Compliance
Fresh Claims Vs Goldman Sachs, This Time Over Role In Lloyds Financing

Fresh allegations have emerged against Goldman Sachs as the Wall Street banking and wealth management titan fights to protect its reputation after a scandal surrounding its actions as a seller of mortgage securities products.
The Financial Times – citing four unnamed sources – said that the firm was both an underwriter and an investor in Lloyds Banking Group’s large refinancing deal late last year. (Lloyds is partly owned by the UK government due to a bailout).
Goldman – a dealer manager on the debt portion of the £23.5 billion (around $36 billion) transaction - demanded last-minute changes to the structure of a deal it was underwriting.
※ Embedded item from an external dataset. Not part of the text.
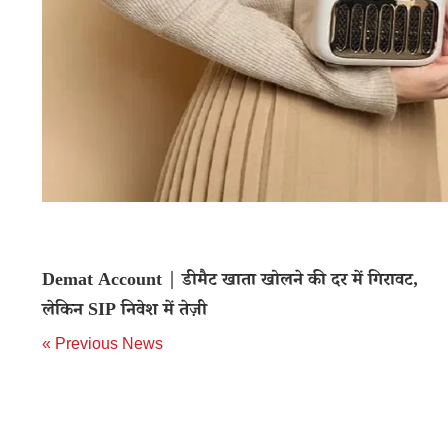
Demat Account | डीमैट खाता खोलने की दर में गिरावट,
लेकिन SIP निवेश में तेज़ी
« Previous News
This had the effect of benefiting its position as a bond investor.
The firm’s bankers said that its Chinese walls bar underwriters from knowing anything about the investment activity of its proprietary traders and say the exposure of the affair reveals rivals’ opportunism in besmirching its reputation.
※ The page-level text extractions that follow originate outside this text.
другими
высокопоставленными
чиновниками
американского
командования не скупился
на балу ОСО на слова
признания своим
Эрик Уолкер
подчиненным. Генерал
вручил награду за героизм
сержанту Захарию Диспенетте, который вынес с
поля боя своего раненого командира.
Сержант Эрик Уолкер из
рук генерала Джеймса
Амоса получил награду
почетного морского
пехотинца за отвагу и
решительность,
Goldman is fighting fraud charges brought by the Securities and Exchange Commission that it dishonestly played both sides of the market in selling collateralized debt obligations to investors while simultaneously involving renowned hedge fund investor John Paulson in choosing securities in the deal that Paulson intended to short-sell.
The CDO alleged fraud and the latest allegation highlights the issue of whether financial groups which undertake investment banking operations can effectively manage conflicts of interest which – as some bankers argue – are inevitable features of complex market transactions.
Lloyd Blankfein, Goldman’s chief executive, is reportedly due to testify to Congress on the issue. Meanwhile, lawyers have told this publication that a wave of lawsuits can be expected against Goldman Sachs from investors trying to win compensation if they have suffered losses on products involving the Wall Street firm.
Goldman Sachs has a large wealth management operation focused on ultra high net worth investors. The firm has declined to comment about its activities or strategy in this area when contacted by WealthBriefing in the past.